TASKS TO CARRY OUT ->
A – Return the stretch of the passage on knowledge-graph attention from "Combining user-relation attention" through "of the triplet.", copied word for word.
B – In the passage on knowledge-graph attention, what does RGHAT use to determine the attention scores of triplets?

GIVEN TEXT ->
┏━━

Combining user-relation attention with user-entity attention, we can get the final attention score $γ_{r_{v}, t}^{u}$ of triplet (v, r, t). In KHAN, we use the product of user-relation attention and user-entity attention as the final attention score of the triplet.

In RGHAT, attention scores are also calculated for triplets. However, the focus of our model and RGHAT is different when calculating attention scores. RGHAT determines the attention scores of triplets based on the semantic relevance of the triplets. If the semantic relevance of a triplet is strong, then the triplet can contribute more information to the central (head) entity. Such a strategy is reasonable for knowledge graph completion. However, for recommendation task, we argue that user preferences are the key factor in determining how much information is propagated to the central entity by a triplet. For example, there is a movie Titanic, a triplet (Titanic, Starred, Leonardo DiCaprio), and two users u₁ and u₂. We want to predict whether to recommend the movie Titanic to the user u₁ and u₂. Assuming that by calculation we find that the user u₁ is highly interested in Leonardo DiCaprio while user u₂ is not concerned about the leading actor, then we can infer that Leonardo DiCaprio is more important for u₁ compared to u₂. Accordingly, for u₁, we should increase the amount of information propagated from the above triplet to the central entity, while for u₂, we can appropriately reduce the information passed to the central entity. In this way, we can learn different representations for movie Titanic adapted to u₁ and u₂, hence improving the accuracy of the recommendation. To demonstrate that our method is more suitable for recommender systems, we compare the performance of RGHAT and our model in the experiments section.

Unlike previous approaches described in Equation (3) that simply use the linear combination of v’s tail entity as the final neighborhood representation, we aggregate Con (u, r_v, t) obtained from the above calculation as the neighborhood representation. Con (u, r_v, t) combines the information of relation r, tail entity v_t, and user u. It is a natural way to aggregate the representations of both relations and tail entities as neighborhood representation. We incorporate user representation into neighborhood representation to tackle the problem that the item knowledge graph cannot capture collaborative signal due to the lack of user-item interaction information. By modeling user information into the entity representation, we can close the spatial distance of the entities preferred by similar users. The neighborhood representation of v is computed as follows: ${agg}_{v} = \sum_{t \in N_{r_{v}}} s_{t}$ (10) $s_{t} = γ_{r_{v}, t}^{u} (Con (u, r_{v}, t))$ (11) where s_t represents the information propagated from the triplet (v, r, t) to the central entity v. Moreover, updating an entity with all of its neighbors can be expensive and the neighbors of each entity vary significantly in size. Hence, we randomly sample a fixed-size neighborhood for each entity as the final neighborhood.

┗━━

EXTRACTED ENTRIES ->

┏━━

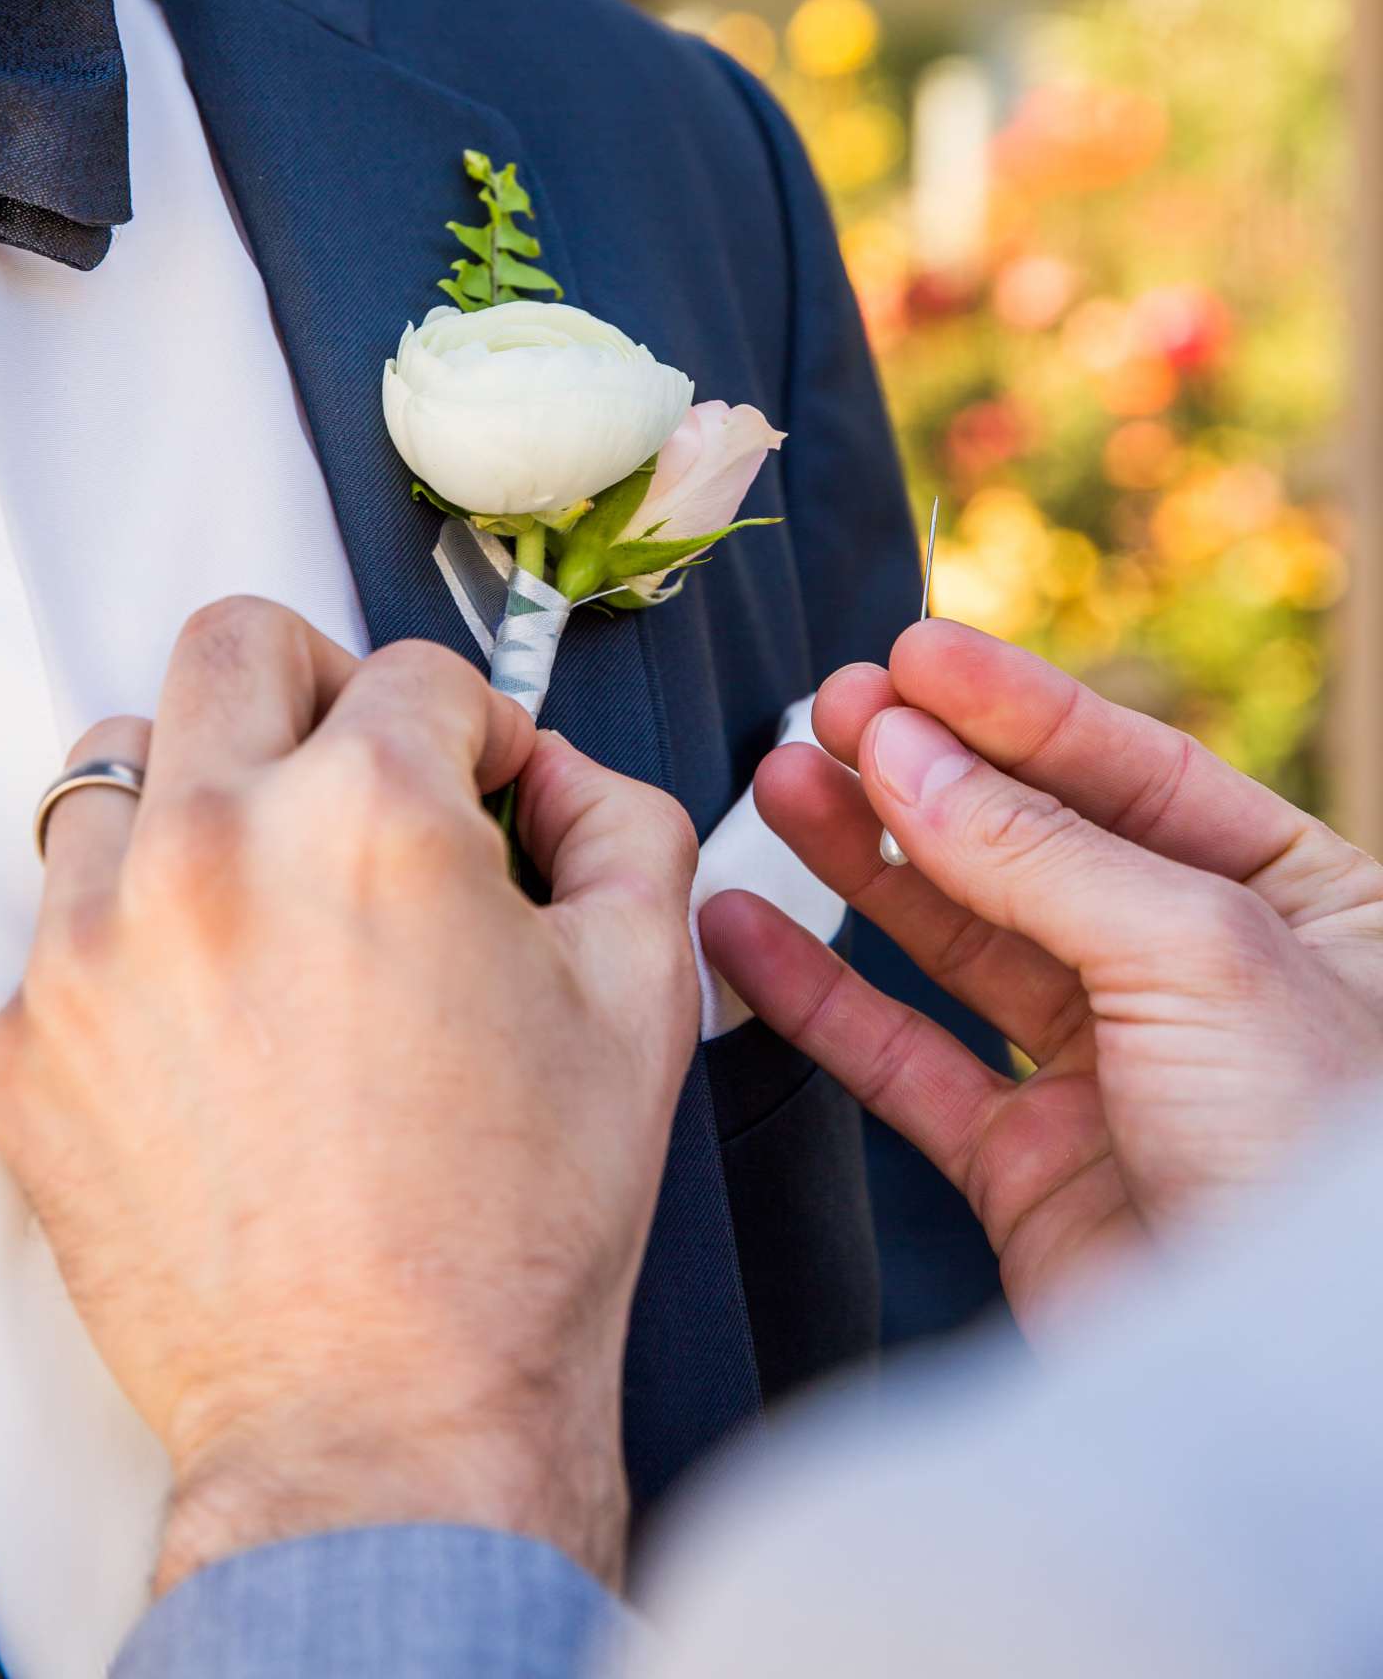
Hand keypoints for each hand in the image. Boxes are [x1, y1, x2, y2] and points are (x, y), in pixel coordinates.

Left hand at [0, 600, 698, 1595]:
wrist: (385, 1419)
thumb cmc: (514, 1230)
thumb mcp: (643, 992)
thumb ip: (623, 826)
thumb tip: (561, 778)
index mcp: (372, 815)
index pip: (419, 674)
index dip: (480, 729)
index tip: (484, 790)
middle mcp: (215, 848)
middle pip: (236, 646)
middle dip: (322, 686)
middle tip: (361, 771)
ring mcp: (95, 945)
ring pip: (117, 764)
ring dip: (203, 796)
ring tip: (268, 893)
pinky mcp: (29, 1044)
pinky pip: (62, 922)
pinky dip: (134, 936)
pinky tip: (212, 1020)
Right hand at [703, 620, 1382, 1332]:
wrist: (1292, 1409)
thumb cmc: (1319, 1174)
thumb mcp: (1201, 958)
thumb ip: (1042, 852)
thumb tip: (912, 756)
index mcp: (1296, 906)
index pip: (1135, 771)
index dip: (1015, 707)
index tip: (911, 657)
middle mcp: (1198, 981)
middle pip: (1034, 844)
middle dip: (927, 774)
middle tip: (829, 711)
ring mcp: (1113, 1077)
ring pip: (959, 940)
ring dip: (861, 861)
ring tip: (777, 784)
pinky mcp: (1032, 1173)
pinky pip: (906, 1060)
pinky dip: (820, 997)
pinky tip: (748, 934)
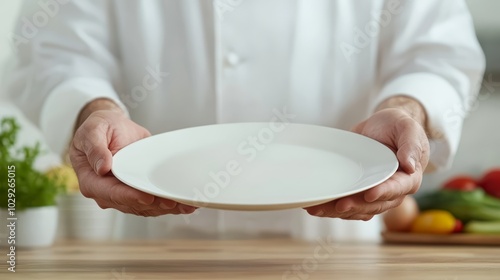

┗━━

RESULTS FOR THE EXERCISE ->
A –
Combining user-relation attention with user-entity attention, we can get the final attention score $γ_{r_{v}, t}^{u}$ of triplet (v, r, t). In KHAN, we use the product of user-relation attention and user-entity attention as the final attention score of the triplet.

B – The semantic relevance of the triplets.